_Descrição da tarefa_
Transcreva, do texto sobre a felicidade apresentado a seguir, todo o trecho que começa em “Recente matéria da” e termina em “uma vida feliz.”, sem alterar nenhuma palavra.

_Trecho para revisão_
########################################

Vivemos numa época em que ser feliz tornou-se uma obrigação – as pessoas tristes são indesejadas, vistas como fracassadas. Muitos estão se esforçando demais para demonstrar felicidade, e sofrendo por dentro devido a isso. A felicidade está virando um peso, uma fonte terrível de ansiedade.
Grande parte da população tem uma visão quantitativa da felicidade. Para tais pessoas, ser feliz é ter beleza física, ganhar muito dinheiro ou possuir status social. A busca patológica por esses atributos torna-se, na maioria das vezes, prejudicial ao indivíduo, uma vez que ele deixa de se preocupar consigo e passa a viver em função dos outros.
Recente matéria da revista Superinteressante mostra o que seria a “receita” da felicidade. Segundo ela, para ser feliz é preciso fazer as coisas com dedicação, encontrar prazer no que se faz, ter uma religião ou, simplesmente, fazer o bem aos outros. Matérias como essa mostram que fama e fortuna não constituem, por si, requisitos para a obtenção da felicidade.
À medida que o homem tenta alcançar o sucesso, mais se distancia da felicidade. Fama, fortuna e status social podem ser vistos apenas como conseqüências de uma vida feliz.

########################################

_Registros salvos_
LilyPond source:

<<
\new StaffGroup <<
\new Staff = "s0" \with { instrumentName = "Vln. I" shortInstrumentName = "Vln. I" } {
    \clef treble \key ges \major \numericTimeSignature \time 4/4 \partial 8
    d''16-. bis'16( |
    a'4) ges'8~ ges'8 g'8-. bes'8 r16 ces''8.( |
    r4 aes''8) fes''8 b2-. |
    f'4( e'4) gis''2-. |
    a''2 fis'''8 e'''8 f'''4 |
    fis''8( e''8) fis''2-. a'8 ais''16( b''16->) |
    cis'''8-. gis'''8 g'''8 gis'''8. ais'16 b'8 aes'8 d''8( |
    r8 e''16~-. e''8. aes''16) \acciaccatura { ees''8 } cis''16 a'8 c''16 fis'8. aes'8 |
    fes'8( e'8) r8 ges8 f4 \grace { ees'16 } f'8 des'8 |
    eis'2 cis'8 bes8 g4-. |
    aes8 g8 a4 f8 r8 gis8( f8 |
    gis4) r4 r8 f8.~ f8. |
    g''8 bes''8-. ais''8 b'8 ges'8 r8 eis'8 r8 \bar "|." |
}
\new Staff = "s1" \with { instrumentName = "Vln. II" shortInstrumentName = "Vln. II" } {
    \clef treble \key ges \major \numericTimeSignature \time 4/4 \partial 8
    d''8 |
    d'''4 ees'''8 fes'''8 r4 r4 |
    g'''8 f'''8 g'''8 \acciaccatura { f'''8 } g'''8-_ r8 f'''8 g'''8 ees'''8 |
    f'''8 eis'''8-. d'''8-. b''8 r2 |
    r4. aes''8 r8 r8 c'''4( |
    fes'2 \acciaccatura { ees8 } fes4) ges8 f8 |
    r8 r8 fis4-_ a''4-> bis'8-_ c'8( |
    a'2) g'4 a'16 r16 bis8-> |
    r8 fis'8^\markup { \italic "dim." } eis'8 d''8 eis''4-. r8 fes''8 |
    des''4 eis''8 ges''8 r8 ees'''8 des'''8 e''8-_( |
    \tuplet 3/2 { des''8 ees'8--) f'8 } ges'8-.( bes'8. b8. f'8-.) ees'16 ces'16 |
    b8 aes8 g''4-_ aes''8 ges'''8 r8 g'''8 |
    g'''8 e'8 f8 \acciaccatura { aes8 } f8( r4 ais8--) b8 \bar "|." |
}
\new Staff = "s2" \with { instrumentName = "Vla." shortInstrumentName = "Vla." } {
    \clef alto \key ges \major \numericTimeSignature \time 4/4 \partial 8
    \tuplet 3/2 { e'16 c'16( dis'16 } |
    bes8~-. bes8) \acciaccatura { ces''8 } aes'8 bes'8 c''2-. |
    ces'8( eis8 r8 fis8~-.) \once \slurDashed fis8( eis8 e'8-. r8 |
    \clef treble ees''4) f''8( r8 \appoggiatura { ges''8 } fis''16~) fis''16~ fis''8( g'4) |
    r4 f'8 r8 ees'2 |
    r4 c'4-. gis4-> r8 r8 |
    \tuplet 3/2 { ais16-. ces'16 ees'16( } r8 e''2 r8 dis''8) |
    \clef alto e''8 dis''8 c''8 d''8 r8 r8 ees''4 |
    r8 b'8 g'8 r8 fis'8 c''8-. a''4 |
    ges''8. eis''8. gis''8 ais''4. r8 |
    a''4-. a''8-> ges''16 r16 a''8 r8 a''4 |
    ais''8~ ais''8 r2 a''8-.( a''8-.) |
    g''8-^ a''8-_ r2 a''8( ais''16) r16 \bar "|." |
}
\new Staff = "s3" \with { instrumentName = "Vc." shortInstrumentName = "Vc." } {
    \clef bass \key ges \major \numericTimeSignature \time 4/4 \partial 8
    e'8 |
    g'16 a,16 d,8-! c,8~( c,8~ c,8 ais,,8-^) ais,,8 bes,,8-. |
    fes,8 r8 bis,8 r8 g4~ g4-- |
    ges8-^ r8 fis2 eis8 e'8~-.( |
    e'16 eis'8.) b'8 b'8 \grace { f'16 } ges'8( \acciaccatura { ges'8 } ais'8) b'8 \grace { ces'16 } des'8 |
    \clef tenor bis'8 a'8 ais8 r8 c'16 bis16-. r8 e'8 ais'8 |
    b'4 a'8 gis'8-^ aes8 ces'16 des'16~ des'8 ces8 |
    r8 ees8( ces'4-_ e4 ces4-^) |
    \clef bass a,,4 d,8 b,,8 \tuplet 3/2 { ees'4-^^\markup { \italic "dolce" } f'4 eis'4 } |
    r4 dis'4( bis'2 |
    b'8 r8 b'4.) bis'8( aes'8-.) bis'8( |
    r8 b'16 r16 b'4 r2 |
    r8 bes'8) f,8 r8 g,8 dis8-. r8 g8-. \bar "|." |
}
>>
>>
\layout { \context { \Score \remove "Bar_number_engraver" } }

########################################

_Resposta ao exercício_
Recente matéria da revista Superinteressante mostra o que seria a “receita” da felicidade. Segundo ela, para ser feliz é preciso fazer as coisas com dedicação, encontrar prazer no que se faz, ter uma religião ou, simplesmente, fazer o bem aos outros. Matérias como essa mostram que fama e fortuna não constituem, por si, requisitos para a obtenção da felicidade.
À medida que o homem tenta alcançar o sucesso, mais se distancia da felicidade. Fama, fortuna e status social podem ser vistos apenas como conseqüências de uma vida feliz.